By Andrea MacDonald
A 9.6 square kilometre island in the Bay of Fundy may seem light-years away from the trade issues gripping the rest of the world. As a port of entry into the United States, however, Eastport, Me. feels the trickle-down effects of the larger shakeups.
“We know as we cross the St. Stephen-Calais border when Washington and Ottawa are fighting, because the border gets tight,” says Eastport city manager George (Bud) Finch, who’s in Halifax for the Atlantica 2007 conference.
Finch sees it as a matter of survival in a Darwinian new world order, where companies and individuals have to recognize emerging trade blocs even if they don’t participate. Finch crosses the border into Canada three or four times per week. This week’s Atlantica conference made him see how some people from smaller communities on the Maine-Canadian border see things differently than people living in big cities.
“In the global changing of the world – and I can say this because of where I live on the Bay of Fundy – do we really believe that Washington cares any more about northeastern New England than Ottawa does about the Atlantic provinces?”

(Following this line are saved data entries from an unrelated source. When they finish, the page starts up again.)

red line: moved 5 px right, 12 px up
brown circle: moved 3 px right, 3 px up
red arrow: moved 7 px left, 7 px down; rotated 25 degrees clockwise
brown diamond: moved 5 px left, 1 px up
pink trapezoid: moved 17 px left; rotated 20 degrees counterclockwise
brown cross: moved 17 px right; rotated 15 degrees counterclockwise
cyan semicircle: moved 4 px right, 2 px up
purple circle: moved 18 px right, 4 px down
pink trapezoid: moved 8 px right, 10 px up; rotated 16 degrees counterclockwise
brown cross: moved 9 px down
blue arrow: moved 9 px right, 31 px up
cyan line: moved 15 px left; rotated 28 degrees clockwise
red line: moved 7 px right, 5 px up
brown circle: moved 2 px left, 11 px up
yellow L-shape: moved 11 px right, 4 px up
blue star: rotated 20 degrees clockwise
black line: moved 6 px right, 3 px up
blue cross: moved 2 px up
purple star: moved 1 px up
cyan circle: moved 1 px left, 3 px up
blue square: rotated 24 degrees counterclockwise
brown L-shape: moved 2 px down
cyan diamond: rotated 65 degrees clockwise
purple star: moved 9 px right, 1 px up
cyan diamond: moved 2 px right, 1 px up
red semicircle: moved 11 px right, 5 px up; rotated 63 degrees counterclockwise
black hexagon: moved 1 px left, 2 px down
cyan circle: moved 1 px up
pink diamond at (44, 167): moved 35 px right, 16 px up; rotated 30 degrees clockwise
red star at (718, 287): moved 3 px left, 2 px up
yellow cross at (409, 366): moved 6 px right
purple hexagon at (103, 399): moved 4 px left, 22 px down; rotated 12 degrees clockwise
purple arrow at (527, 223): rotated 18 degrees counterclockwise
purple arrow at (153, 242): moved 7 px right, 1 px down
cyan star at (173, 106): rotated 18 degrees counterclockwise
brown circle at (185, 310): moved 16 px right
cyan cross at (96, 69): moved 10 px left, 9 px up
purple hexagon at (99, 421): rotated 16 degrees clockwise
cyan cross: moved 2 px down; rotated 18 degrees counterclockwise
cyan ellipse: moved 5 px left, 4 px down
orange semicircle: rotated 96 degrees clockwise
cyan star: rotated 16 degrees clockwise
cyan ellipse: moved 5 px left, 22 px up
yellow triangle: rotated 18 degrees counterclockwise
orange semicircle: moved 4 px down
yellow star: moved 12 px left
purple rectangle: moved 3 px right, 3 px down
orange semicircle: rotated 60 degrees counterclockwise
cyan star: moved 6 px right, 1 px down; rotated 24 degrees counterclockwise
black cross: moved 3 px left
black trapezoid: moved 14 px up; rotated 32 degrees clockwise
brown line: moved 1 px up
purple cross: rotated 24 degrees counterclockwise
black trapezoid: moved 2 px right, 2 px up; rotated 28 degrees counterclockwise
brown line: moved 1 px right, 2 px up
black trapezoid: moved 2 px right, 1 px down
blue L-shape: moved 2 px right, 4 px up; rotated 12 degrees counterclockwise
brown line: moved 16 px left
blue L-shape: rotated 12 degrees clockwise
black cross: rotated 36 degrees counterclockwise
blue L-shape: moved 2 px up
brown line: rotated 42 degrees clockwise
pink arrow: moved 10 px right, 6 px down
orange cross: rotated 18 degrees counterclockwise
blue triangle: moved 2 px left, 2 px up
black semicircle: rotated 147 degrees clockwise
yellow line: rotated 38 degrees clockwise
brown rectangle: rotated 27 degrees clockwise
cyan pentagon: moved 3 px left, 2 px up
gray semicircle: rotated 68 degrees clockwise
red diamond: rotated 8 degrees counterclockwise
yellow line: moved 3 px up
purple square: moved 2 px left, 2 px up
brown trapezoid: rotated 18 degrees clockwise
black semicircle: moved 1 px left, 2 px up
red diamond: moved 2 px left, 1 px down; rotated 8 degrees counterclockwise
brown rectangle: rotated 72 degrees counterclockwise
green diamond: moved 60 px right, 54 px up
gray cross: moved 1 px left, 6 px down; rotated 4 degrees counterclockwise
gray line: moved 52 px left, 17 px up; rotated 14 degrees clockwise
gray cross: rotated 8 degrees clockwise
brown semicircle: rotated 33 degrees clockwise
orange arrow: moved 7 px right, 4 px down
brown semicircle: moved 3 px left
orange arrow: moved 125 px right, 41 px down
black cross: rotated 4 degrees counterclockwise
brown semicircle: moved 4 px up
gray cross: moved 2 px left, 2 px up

Finch and more than 200 others listened to a sometimes tense debate on the Atlantica concept, an economic zone made up of the Atlantic Provinces, northeastern United States and eastern Quebec.
Scott Sinclair of the Canadian Centre for Policy Alternatives worried post-9/11 security would hamper Canadian ports relying on U.S. trade and that any benefits would be heavily concentrated in port regions.
The debate remained polite until the end, when Sinclair clashed with Charles Cirtwill, acting president of the Atlantic Institute of Market Studies, over whether Atlantica has had enough public input.
Stephen Blank, director of the North American Center for Transborder Studies at Arizona University, agreed with Sinclair that more public discussion is needed.
Cirtwill told moderator Hana Gartner he felt that the parties agreed on four points: that the environment is a critical part of Atlantica, that trade and transportation will be about more than just trucks, that growing trade is not necessarily a bad thing and that public input is critical. Sinclair disagreed.
At lunchtime, Premier Rodney MacDonald gave a keynote speech touting the Atlantic Gateway concept.
Calling Nova Scotia “the common-sense entry point for goods bound for North America”, he pointed out that cargo ships sailing from India and Asia through the Suez Canal are closer to Halifax than to any other North American port.
Nova Scotians need to do a better job of marketing that concept, however, he told reporters afterward.